Naturally his problems were not limited to comprehension. He found it difficult—actually impossible—not only to interpret the steady flow of words a speaker used and grasp the logic behind them, but to formulate and express his own ideas coherently. Fragments of words swarmed through his mind, colliding with and blocking each other, so that in the process of trying to formulate an idea he forgot what he wanted to say. Hence, when he had a request to make at a government office, or wished to speak or ask a simple question in his study group, he could not make himself understood:

When I had a request to make at one of the district offices, I spent a whole day thinking about what I was going to say. But when the time came and I finally entered the building, it took a long time for me to get up enough nerve to go into the office because I was afraid I wouldn’t remember the few words I needed to carry on a conversation. They’d escape me the minute I tried to express myself. Then I’d have to wait until other words occurred to me. (And they can turn up one minute and disappear the next.)

While I was standing in the corridor, and later—after I finally entered the manager’s office—at the moment I was considering what to say, the words escaped me. The office manager looked at me and asked: “What do you want?” But the few words I needed to use seemed deliberately to have slipped my mind—all of them. Something felt very wrong in my head, I just couldn’t remember a thing.

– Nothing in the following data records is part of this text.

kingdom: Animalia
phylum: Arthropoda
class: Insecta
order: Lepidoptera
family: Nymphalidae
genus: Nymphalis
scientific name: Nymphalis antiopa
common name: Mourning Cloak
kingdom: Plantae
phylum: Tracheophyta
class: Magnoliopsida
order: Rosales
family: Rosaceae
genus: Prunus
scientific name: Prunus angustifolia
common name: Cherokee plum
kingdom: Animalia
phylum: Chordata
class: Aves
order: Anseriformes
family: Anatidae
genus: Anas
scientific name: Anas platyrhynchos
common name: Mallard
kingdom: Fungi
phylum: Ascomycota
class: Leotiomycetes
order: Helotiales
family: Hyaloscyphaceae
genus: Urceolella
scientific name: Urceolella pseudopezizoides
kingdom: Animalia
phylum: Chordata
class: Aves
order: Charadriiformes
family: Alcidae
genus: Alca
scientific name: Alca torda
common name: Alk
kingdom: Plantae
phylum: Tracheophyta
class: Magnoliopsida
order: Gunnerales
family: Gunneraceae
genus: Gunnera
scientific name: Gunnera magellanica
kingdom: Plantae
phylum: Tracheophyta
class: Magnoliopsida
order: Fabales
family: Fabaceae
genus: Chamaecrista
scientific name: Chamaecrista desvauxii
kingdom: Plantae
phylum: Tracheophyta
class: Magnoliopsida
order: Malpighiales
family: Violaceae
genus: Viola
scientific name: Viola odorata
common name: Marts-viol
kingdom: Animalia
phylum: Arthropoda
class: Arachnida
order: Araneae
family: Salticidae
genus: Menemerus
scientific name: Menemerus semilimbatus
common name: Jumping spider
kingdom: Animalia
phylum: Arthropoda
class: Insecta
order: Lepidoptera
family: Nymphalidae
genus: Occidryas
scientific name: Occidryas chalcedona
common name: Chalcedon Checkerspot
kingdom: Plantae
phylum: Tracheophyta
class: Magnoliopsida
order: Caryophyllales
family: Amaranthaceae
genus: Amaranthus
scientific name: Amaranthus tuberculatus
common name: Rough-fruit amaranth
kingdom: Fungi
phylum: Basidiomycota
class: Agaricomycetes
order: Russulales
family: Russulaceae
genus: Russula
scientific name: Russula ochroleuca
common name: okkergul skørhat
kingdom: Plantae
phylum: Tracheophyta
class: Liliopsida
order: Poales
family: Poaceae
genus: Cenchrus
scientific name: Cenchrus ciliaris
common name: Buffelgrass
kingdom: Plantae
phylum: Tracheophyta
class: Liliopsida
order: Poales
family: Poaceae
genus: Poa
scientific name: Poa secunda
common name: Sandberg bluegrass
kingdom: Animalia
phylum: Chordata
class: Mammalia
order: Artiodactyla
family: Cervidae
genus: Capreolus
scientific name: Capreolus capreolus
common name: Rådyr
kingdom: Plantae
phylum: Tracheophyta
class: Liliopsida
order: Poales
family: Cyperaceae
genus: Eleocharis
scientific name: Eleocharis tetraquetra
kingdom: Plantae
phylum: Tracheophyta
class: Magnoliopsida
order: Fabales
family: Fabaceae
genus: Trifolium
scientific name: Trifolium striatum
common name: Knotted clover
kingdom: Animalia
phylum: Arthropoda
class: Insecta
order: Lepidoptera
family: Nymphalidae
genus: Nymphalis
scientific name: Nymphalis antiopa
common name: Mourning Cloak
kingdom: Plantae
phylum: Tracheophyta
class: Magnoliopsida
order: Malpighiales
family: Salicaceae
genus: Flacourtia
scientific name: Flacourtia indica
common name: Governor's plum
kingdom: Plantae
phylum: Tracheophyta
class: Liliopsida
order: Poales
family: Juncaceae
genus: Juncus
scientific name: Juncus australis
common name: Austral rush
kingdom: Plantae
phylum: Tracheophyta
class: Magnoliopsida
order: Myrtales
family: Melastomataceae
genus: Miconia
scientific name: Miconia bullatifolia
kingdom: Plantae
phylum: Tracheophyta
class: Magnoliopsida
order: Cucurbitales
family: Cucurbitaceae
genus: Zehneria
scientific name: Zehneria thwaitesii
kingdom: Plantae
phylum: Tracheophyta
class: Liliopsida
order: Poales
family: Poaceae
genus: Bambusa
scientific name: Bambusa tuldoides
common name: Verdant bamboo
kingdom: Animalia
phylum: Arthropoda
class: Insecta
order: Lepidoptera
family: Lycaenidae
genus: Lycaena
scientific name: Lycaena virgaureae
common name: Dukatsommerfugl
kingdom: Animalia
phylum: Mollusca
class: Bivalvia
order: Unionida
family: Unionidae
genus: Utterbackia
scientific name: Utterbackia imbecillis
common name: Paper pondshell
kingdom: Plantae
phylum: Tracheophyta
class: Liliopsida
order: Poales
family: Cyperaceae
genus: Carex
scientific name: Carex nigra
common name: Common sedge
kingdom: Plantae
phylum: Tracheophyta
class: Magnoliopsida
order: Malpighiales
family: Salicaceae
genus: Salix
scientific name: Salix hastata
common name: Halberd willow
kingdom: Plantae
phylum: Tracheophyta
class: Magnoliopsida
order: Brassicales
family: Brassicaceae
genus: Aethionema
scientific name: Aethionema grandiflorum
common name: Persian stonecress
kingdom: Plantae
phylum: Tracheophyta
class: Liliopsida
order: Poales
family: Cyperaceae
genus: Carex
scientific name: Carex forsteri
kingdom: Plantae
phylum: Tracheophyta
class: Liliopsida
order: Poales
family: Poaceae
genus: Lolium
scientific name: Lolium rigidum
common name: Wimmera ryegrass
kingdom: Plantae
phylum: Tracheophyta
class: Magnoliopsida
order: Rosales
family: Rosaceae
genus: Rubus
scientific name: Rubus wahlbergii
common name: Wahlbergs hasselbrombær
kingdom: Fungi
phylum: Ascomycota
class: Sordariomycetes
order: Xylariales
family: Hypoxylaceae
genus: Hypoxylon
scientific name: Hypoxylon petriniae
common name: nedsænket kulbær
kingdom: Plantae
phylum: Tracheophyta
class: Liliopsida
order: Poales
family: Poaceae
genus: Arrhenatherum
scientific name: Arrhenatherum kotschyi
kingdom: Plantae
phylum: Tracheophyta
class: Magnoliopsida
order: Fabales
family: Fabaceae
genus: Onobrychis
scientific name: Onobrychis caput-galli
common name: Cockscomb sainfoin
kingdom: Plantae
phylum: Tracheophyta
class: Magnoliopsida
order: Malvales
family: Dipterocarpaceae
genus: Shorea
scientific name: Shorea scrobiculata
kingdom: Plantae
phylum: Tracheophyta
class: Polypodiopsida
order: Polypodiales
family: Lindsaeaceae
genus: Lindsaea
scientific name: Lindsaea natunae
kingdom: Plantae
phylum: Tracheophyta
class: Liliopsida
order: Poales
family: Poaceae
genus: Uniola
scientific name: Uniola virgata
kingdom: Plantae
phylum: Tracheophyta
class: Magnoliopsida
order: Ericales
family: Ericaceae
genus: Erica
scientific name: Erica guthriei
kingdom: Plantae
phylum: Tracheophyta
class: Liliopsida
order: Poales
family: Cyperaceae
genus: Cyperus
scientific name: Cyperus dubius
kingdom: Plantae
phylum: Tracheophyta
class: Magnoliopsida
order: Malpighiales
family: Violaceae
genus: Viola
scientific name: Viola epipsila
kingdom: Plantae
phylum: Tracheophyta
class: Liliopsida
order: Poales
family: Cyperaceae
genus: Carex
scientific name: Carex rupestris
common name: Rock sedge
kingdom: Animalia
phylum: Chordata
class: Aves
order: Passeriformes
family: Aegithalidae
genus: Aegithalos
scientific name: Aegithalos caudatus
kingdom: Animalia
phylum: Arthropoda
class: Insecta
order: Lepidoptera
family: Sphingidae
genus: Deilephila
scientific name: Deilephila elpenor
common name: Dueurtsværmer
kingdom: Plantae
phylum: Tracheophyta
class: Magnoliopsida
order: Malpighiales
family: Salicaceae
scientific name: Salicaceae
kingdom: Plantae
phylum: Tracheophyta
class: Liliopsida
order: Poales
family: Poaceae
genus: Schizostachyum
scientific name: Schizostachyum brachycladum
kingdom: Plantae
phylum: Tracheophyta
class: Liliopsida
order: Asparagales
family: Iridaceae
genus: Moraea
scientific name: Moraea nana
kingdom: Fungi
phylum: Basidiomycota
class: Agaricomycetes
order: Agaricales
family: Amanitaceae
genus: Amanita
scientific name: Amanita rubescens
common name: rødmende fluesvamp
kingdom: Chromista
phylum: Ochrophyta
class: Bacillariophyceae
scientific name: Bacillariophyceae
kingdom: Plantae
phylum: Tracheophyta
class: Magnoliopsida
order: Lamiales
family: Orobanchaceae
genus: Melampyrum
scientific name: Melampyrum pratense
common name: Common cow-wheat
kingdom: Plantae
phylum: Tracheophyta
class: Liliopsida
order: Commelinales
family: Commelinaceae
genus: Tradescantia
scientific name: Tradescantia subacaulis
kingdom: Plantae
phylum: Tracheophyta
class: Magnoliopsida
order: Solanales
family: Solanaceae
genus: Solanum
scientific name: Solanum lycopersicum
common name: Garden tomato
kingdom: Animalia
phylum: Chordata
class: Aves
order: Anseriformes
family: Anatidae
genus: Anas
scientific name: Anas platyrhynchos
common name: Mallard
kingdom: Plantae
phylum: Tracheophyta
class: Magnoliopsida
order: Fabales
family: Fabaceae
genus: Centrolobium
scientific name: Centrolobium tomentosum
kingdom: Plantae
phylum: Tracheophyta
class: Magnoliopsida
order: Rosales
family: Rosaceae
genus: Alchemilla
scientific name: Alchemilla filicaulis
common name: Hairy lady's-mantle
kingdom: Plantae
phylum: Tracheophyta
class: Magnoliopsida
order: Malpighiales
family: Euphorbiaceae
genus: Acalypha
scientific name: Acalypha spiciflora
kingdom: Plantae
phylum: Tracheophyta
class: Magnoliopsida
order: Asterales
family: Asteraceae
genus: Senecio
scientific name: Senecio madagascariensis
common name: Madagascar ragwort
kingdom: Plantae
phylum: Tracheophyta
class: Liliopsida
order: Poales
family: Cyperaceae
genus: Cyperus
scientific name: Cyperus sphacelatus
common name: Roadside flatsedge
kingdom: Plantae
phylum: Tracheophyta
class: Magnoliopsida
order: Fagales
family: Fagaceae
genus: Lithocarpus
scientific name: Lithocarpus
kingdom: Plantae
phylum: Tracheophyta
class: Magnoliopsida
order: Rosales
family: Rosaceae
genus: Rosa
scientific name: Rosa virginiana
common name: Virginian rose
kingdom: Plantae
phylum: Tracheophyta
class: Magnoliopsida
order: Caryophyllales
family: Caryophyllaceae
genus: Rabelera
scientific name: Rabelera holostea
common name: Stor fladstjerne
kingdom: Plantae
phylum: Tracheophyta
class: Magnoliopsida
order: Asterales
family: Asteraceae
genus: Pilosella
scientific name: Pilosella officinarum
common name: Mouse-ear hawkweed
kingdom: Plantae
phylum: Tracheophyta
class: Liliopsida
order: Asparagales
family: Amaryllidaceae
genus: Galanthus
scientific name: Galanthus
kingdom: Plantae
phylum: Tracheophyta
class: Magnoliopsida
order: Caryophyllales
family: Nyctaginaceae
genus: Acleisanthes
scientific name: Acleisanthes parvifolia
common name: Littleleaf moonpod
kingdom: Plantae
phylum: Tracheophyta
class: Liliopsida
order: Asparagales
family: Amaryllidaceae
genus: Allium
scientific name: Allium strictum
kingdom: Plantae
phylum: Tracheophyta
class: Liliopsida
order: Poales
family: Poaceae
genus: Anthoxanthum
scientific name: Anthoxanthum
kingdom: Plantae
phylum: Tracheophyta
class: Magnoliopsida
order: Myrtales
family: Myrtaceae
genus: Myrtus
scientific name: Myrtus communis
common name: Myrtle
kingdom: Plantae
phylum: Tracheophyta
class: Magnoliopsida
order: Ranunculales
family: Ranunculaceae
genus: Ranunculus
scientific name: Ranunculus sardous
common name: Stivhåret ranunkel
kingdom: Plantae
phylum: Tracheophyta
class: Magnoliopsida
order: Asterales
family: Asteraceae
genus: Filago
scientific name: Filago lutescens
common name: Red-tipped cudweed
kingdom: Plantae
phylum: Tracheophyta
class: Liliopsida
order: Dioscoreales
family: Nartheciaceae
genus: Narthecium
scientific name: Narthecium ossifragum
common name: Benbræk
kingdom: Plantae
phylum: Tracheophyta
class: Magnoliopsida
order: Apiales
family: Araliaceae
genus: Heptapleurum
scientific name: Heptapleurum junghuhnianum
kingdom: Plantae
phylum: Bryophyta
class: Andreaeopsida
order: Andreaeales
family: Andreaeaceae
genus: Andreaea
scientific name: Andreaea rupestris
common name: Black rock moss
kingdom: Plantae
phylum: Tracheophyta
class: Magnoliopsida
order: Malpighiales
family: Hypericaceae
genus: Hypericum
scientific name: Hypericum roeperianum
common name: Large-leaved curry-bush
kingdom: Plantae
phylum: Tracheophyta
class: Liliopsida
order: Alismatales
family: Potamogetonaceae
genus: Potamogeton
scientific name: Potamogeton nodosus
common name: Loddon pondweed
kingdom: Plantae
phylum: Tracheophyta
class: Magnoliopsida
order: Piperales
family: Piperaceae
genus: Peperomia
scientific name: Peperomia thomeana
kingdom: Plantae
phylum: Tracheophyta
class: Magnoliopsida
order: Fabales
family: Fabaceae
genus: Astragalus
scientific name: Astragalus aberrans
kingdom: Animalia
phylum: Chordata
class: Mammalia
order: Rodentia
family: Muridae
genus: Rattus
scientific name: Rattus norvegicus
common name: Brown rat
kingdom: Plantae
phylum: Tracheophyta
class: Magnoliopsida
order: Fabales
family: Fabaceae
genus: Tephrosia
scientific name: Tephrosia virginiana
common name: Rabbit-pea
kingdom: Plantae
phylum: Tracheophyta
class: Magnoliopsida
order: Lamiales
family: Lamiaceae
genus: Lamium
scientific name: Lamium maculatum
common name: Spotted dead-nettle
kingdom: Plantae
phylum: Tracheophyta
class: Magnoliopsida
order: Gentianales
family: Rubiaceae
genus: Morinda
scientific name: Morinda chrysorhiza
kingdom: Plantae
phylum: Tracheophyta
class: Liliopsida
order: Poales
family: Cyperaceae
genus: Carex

Once I went to the club to hear a lecture. When the speaker finished, he asked if there were any questions. I decided to ask one. I felt quite normal then – that is, my head wasn’t aching or buzzing too much. The speaker asked me to go ahead with my question. I heard him, but for some reason couldn’t talk, couldn’t say a single word, even get one letter out. It was as though a lock had suddenly slammed shut on my mind. The whole audience was looking at me and waiting for me to speak. Meanwhile, I was not only unable to speak but couldn’t utter a sound, even though I was quite relaxed then, not at all nervous. Seeing that I’d either forgotten what I wanted to say or was a bit drunk, the people sitting next to me said: “Sit down if you have nothing to say.” So I did. But since no one in the audience had any questions, the speaker turned to me again and said: “What was it you wanted to ask?”

The same thing occurred when he was alone and wanted to make a note of something that had come to mind. In one sense this was easier than conversing, since he had a chance to read over what he had written; on the other hand, it was sometimes even more difficult in that a thought escaped him the moment he tried to put it down.

An idea for something occurred to me, an image of what I wanted to say, and I began to try to remember the right words to express this. No sooner had I got two words down when the very idea that had just taken shape in my mind suddenly disappeared. I forgot what I wanted to write. I looked at the two words I’d written but couldn’t remember what I intended to say. So my idea was gone—I couldn’t remember it, no matter how hard I tried.

When a good idea came to me I’d no sooner pick up a pencil than it would be gone. That same idea wouldn’t occur to me again the whole day, maybe not even the next, and if I happened to think of it again, I wouldn’t recognize it. By then it would make no sense to me, since I’d already gone on and written something else.

These handicaps, made it a colossal effort to write and describe what had happened to him; his mind had nothing to work with except undeciphered images and unrelated ideas.